Last month I presented an eight part wheel of the year that makes the most intuitive sense to me - that feels like a better fit with my experiences of seasonal cycles than the twelve-month calendar. Alongside that annual cycle, I am finding myself increasingly attuned to the phases of our Moon.
(I cannot bear to “it”-ify our Moon, and so I will use feminine pronouns. I could attempt to rationalize this based on tradition or literature, but it is more of a feeling - that I have felt much more aware of the Moon since re-embodying a feminine aspect of my nature. And I am coming to understand that not everything requires an explanation.)
As best as scientists can hypothesize, our Moon was formed when a Mars-sized planet collided with Earth early in the formation of our solar system. Like Earth, she has a core of solid and liquid iron. Her surface is mostly anorthosite, a light volcanic rock believed to have crystallized and separated slowly when the Moon was covered in an ocean of molten lava, soon after her cataclysmic birth, like ice forming on a lake. She bears the visible scars of billions of years of asteroid impacts, lacking the tectonic and weathering processes and liquid oceans that disguise and dissolve evidence of collisions on Earth.
Looking down from above the Earth’s north pole, the Moon orbits counterclockwise - the same motion as Earth’s rotation, Earth’s orbit around the Sun, and the Sun’s rotation: an ancient conservation of angular momentum from the rotating and coalescing disk of gas and dust that gave rise to our solar system. Relative to the Sun, she completes her orbital cycle in 29.5 days, but as her gravitational dance is with both Earth and Sun it varies a little. There are 12.4 lunar cycles in one year. These imperfect multiples ensure that there are no meta-cycles, no repeating patterns. Our twelve “moonths” are an approximation, but she keeps her own rhythm, distinct from the cycles of Sun and seasons.

Data extract »
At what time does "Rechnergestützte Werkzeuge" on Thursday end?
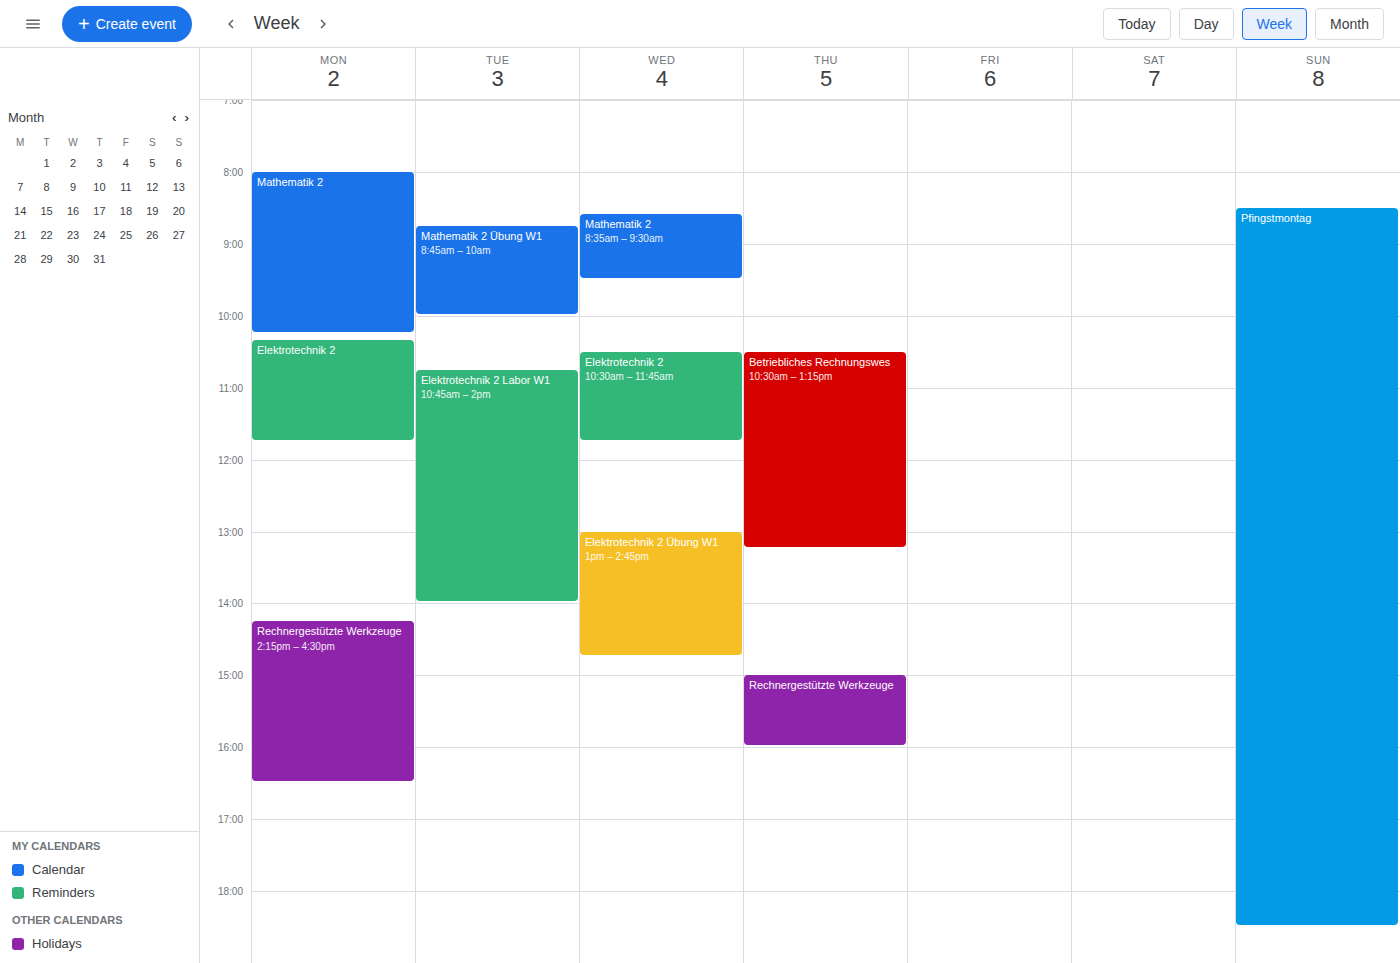
4:00 PM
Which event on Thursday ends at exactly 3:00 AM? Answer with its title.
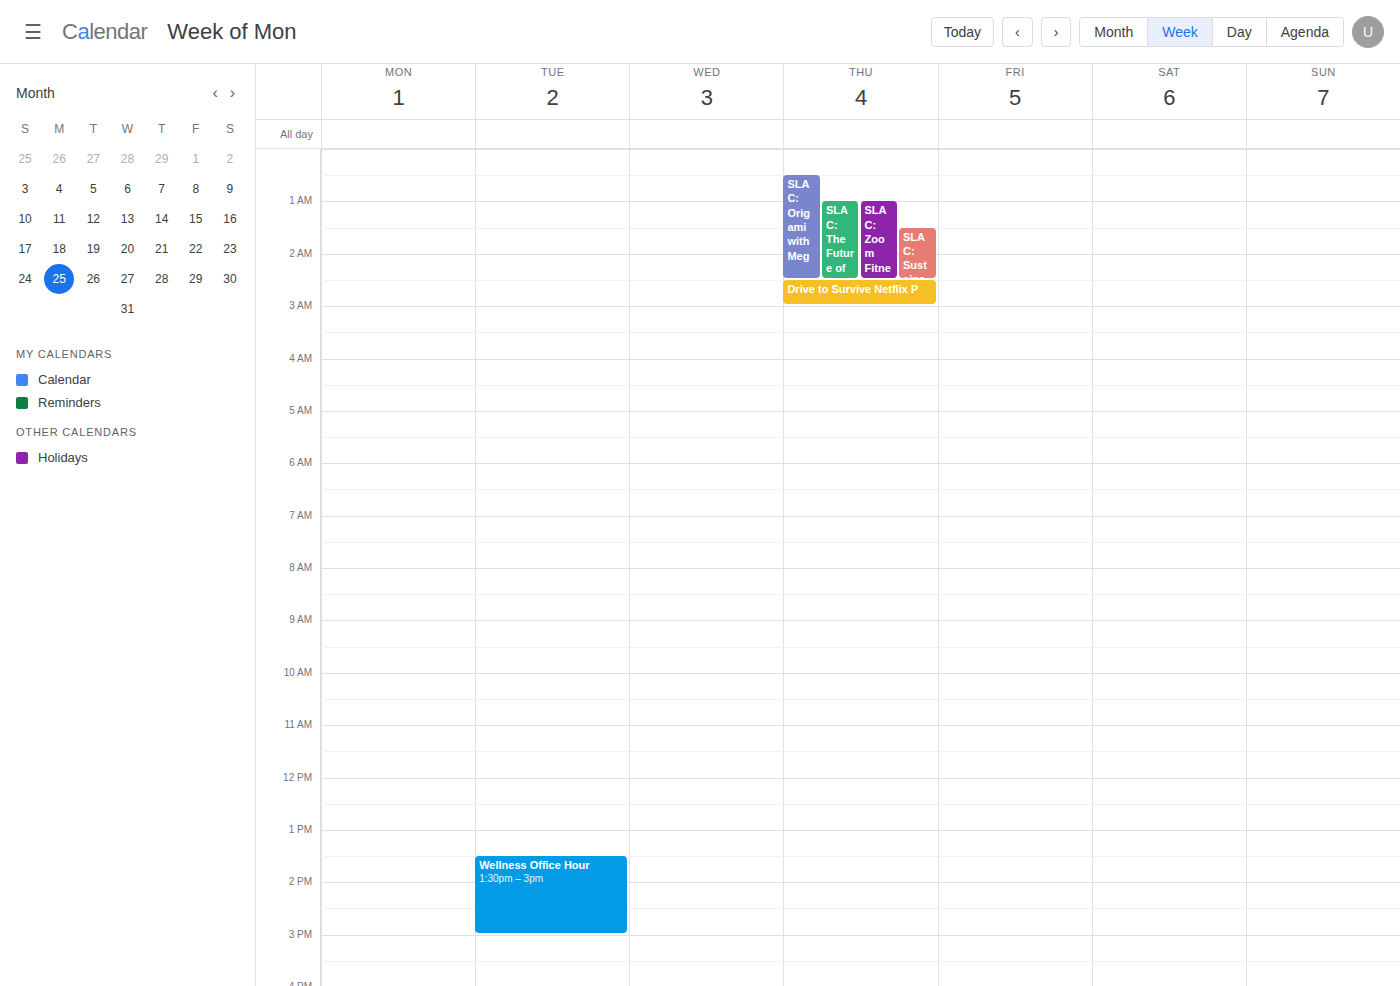
"Drive to Survive Netflix P"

The problem » Write what comes next in the essay about the Moon, picking up right after its final sentence.

Expected answer »
The Moon is our companion in “inner space”, the only planetary sphere among billions close enough that we can observe her roundness and her surface details with our eyes. Light travels instantaneously on Earth and so slowly at a galactic scale that it takes years to reach the nearest stars, but it bounces back and forth between Earth and Moon in about the time it takes to toss a baseball across the infield. Moonlight is reflected sunlight, and on crescent Moon evenings we can even see “earthshine” faintly illuminating the dark side: twice-reflected sunlight bouncing from the daylight side of Earth to the Moon and back.

The Moon is 390 times smaller than the Sun, measured from side to side, but by coincidence or divine reason is also 390 times closer to us, so that Moon and Sun appear exactly the same size in the sky, and the Moon is just large enough in the closer part of her orbit to block out the Sun over a small area, creating a rare and fleeting solar eclipse.
Our Moon tugs gently on the waters of our oceans, creating the tides. Without a Moon we would have no tidepools, no tideflats, no intertidal and estuarine ecosystems. Without moonlight our nights would be uniformly dark; many nocturnal creatures are uniquely adapted to her soft illumination. And a number of species have adapted to track the Moon’s timings. Corals of the Great Barrier Reef spawn in synchrony a few days after a Full Moon, and some wide-ranging seabirds reunite with their mates on Full Moon nights after weeks or months apart.
The most profound effect of our Moon, however, is more subtle. Her gravitational tug stabilizes Earth’s axial tilt, in the same way that swinging with a dance partner stabilizes our bodies in motion. Without a large planetary companion to offer stability, Earth’s axis would wobble like a spinning top, creating vast swings in climate that would make evolution of complex life and biodiversity much more difficult.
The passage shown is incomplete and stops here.